If you’re seeing untimely deaths after being under your care for several weeks, here are some potential issues you may need to address.
Mold, bacterial, and fungal overgrowth are one of the most common issues for the uncommon problem of a roach die-off. Poor ventilation leads to unsanitary conditions where harmful microorganisms can flourish and kill an entire dubia roach colony.
A glass aquarium with a screen lid makes a great holding container for your feeder roaches because there’s plenty of ventilation. A large critter keeper may work, too, depending on how many roaches you have and what size they are.
Only adult male dubia roaches can fly, and poorly at that. They can’t climb smooth sides, either. If you’re using a tall plastic bin, you may want to consider ditching the lid. Otherwise, you’ll need to cut or melt large holes and secure mesh or screen material to cover the holes.
Replace paper-based climbing materials as they become limp or damp. Avoid substrates that can hold onto moisture, like soil or coconut fiber. Try to only offer as much produce as your roaches can eat within 24 hours, and remove any uneaten moist foods after a day.
If all else fails, consider running a fan or a dehumidifier in the room where you keep your feeder roaches.

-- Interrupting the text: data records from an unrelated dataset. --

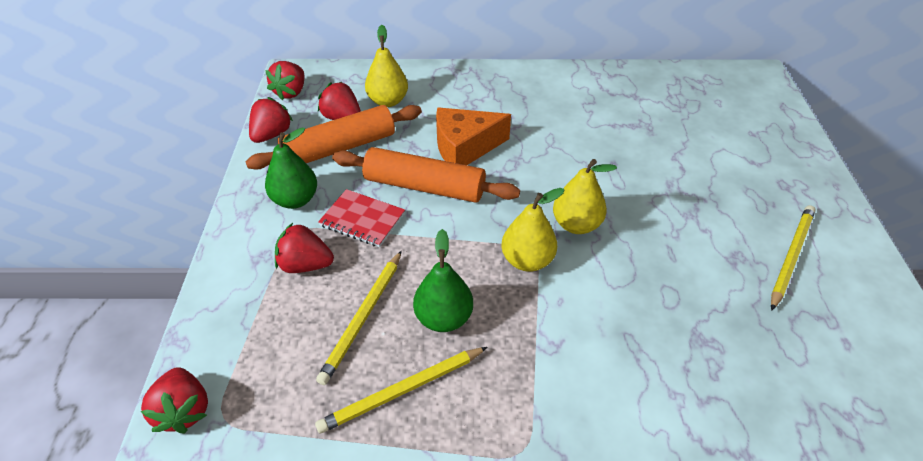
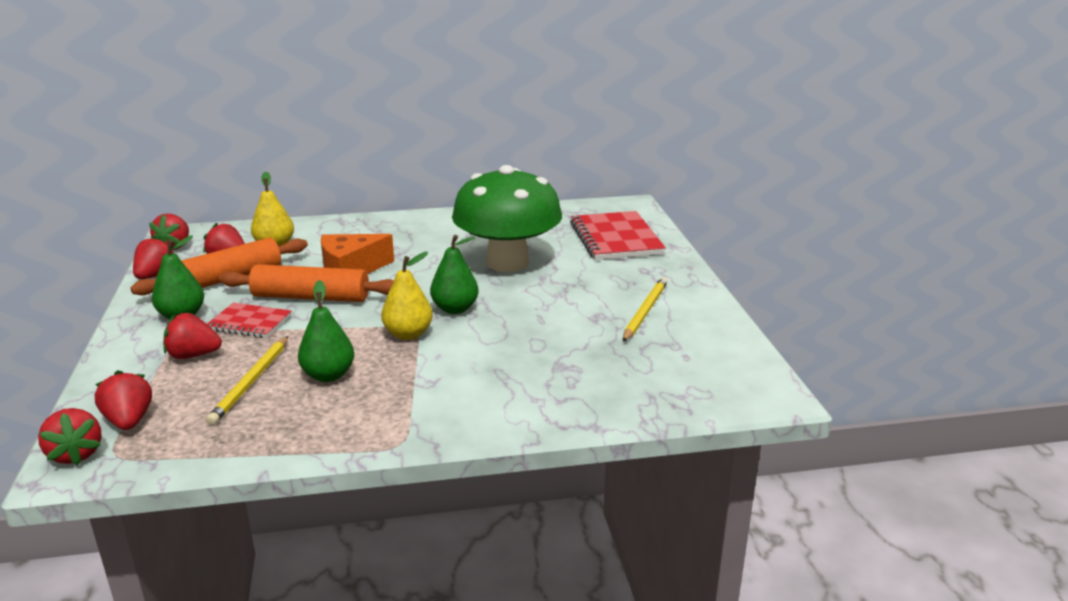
camera: 10 degrees left, 20 degrees down
yellow pencil [315,347,487,434] -> none
yellow pear [553,159,617,234] -> green pear [430,235,479,314]
none -> red strawberry [95,370,152,430]
none -> green mushroom [452,165,562,272]
none -> red notebook [570,211,666,260]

Dubia roaches are insects and thus are naturally susceptible to chemical residues on food - like insecticides.
Many unfortunate reptile keepers have experienced a mass dubia die-off after unknowingly feeding their bugs contaminated commercial foodstuffs, like conventional quinoa or sprayed vegetables.

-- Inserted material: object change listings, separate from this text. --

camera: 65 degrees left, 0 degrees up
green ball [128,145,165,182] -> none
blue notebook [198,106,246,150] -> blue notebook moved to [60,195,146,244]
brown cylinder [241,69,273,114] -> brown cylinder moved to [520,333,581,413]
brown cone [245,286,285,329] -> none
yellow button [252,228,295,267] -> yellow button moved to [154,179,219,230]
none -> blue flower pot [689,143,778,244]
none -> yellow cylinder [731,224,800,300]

Your safest bet is to feed only organic produce, produce that you grow (organically), and dry foods intended for feeding insects.
Properly caring for roaches and keeping them alive entails:
- Feeding them or checking their food level daily. They can go without food for a day here and there, but it’s not ideal.
- Checking their hydration source daily. Dubia roaches will quickly die without access to water or moisture in the form of water crystals, gel, produce, or a sponge.
- Removing dead roaches ASAP to prevent the spread of pathogens.
- Cleaning the holding enclosure monthly.